Automation. Other businesses are letting AI take over routine business processes. Logistics companies are using it to find optimal routes in real time. Manufacturers and retailers let their systems to guide supply chain to ensure sufficiency of stock and minimize downtime.

An Issue of Access

Successful AI projects typically require data, tools, computing resources, and expertise to perform, all of which come at significant costs. Many smaller ventures already find basic digital transformation challenging so experimenting with AI can be a tougher task to deal with. They tend to prioritize digitizing other business areas that they believe could bring immediate and tangible value.

Fortunately, AI experts and platform developers are aware of such issues. They're already making AI not only affordable and but also easy to use. For instance, Mind AI is introducing new data structures called canonicals that make AI processing tasks less reliant on computational power, taking away the need for projects to source expensive supercomputing power.

Aside from these, new approaches to AI are also being pursued. To power its predictions protocol, Endor uses Social Physics--a field of study that combines big data and principles from natural sciences--to make sense of human behavior. This augments the limitations of conventional machine learning when dealing with human-influenced information such as market data.
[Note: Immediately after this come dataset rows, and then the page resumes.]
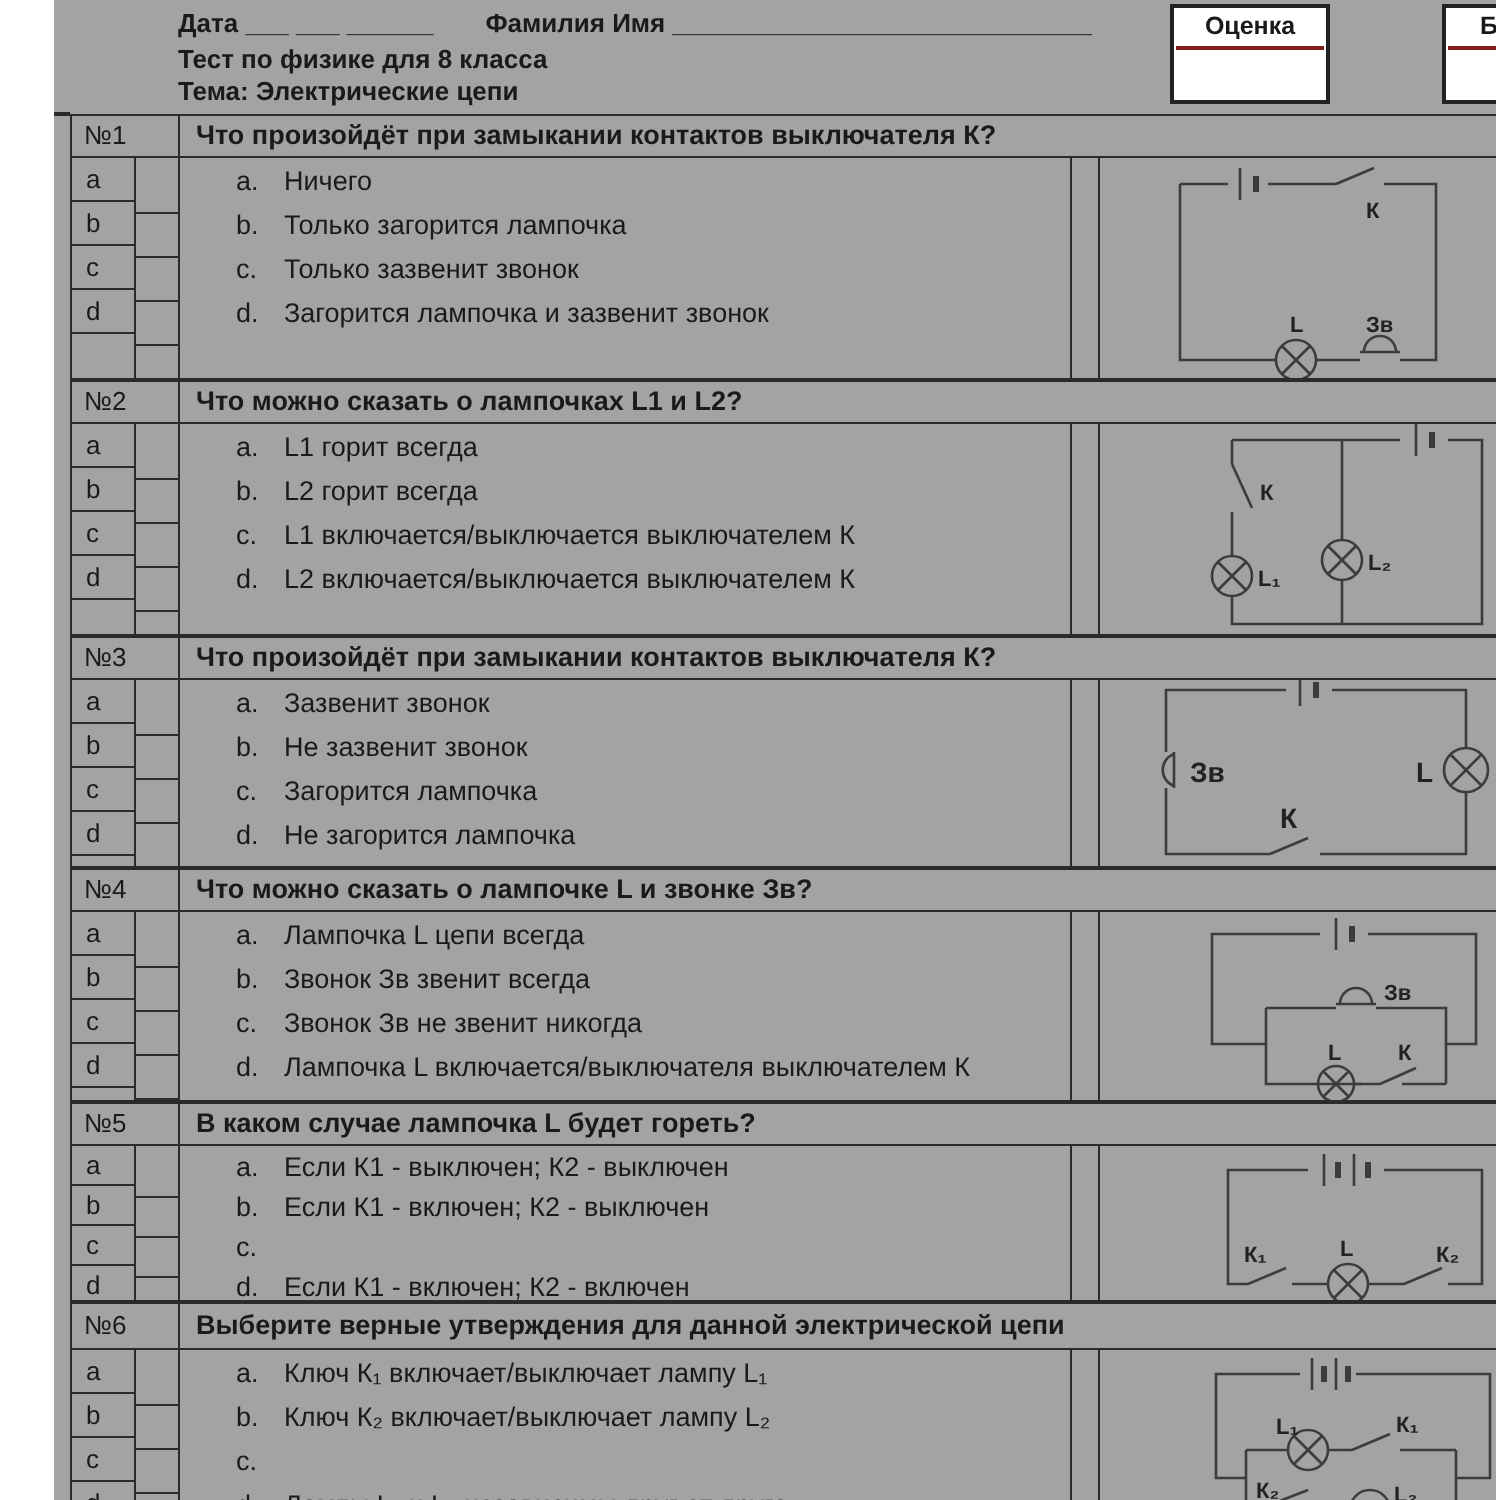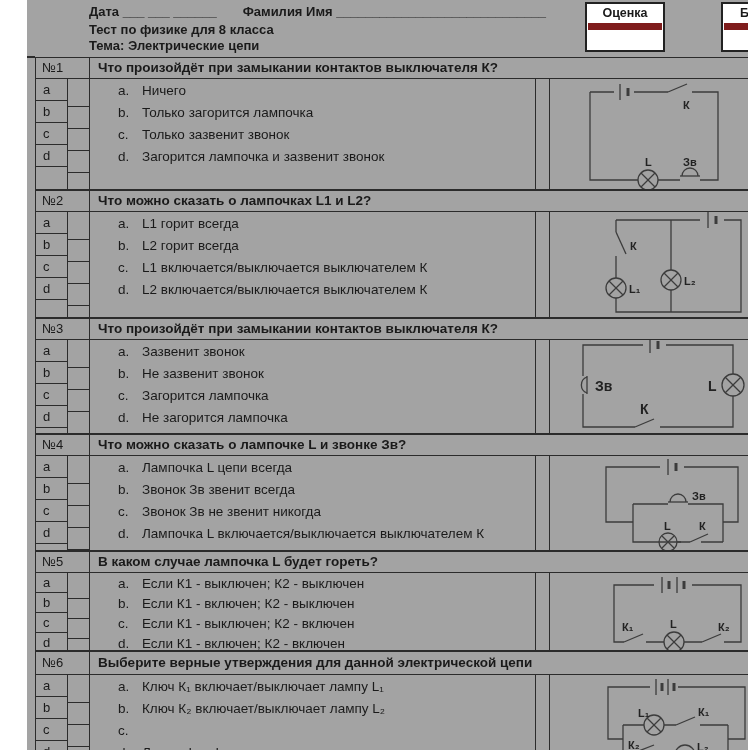--- a/index.html
+++ b/index.html
@@ -15,7 +15,7 @@
 
   .scorebox{position:absolute;top:2px;height:50px;border:2px solid #222;box-sizing:border-box;background:#fff;}
   .scorebox .lbl{height:19px;line-height:18px;text-align:center;font-weight:bold;font-size:12.5px;
-                 border-bottom:7px solid #7f1d1d;margin:0 1px;}
+                 border-bottom:2px solid #7f1d1d;margin:0 1px;}
   .scorebox .val{font-size:26px;line-height:28px;text-align:right;letter-spacing:1px;font-weight:bold;}
   .box-grade{left:558px;width:80px;}
   .box-points{left:694px;width:85px;}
Speaking of human behavior, the development of third-wave AI can usher in machines that are able to learn and respond like humans. This truly adaptive AI can be used across all areas of business. Lee shares his excitement regarding this prospect, noting, "An artificial intelligence that's capable of generalizing knowledge and contextualizing information will definitely change the way AI tools are adopted and utilized by businesses, both large and small."

Getting in the Game

Given the potential roadblocks in AI adoption, it does seem understandable why small businesses have extreme reluctance to dabble in the technology. However, it would also be a great opportunity missed if they dismiss it entirely. Larger enterprises are already aggressively investing in pursuing their AI efforts.

Lagging behind in digitization could prove disadvantageous for smaller ventures in the long run. They could, instead, take these steps to at least be poised to commit to AI adoption:

Understand what AI is. A fundamental problem for small businesses is their lack of understanding of what AI is and what it could bring. Business owners should take time to comprehend how AI can be used to improve the various areas of their operations.

Start experimenting. Despite the seeming inaccessibility, various business applications and IT tools are already integrating AI to enhance their own capabilities. Businesses could start adopting these tools to gain an understanding of how tasks can be made much more effective and efficient through AI.

Continue digital transformation efforts. If experimenting in AI would stretch capabilities and resources, the least small businesses can do is to continue in their digitization efforts. Digitizing their processes should prepare them for future integrations and enable them to collect valuable business data that can be used to fuel AI efforts once they're ready.

Leveling the Field

While many businesses put off adoption, tech giants are already forming an AI elite. It's a concern that echoes historian Yuval Noah Harari's concerns regarding how AI can enable elitism. Combined with the data they have on users, the use of AI by big businesses gives them the ability to accurately predict outcomes and potentially manipulate situations to their advantage. No ordinary consumer would want oligopolies to happen.

Smaller players are bound to play a key role in the grander scheme of things. Developments are progressing swiftly so the rise of accessible AI solutions should be happening soon. This access to the technology and their agility should give smaller organizations the ability to challenge the AI elite. When this happens, users and customers win back the power to choose the parties with whom they share their data which should result in a more level playing field for all.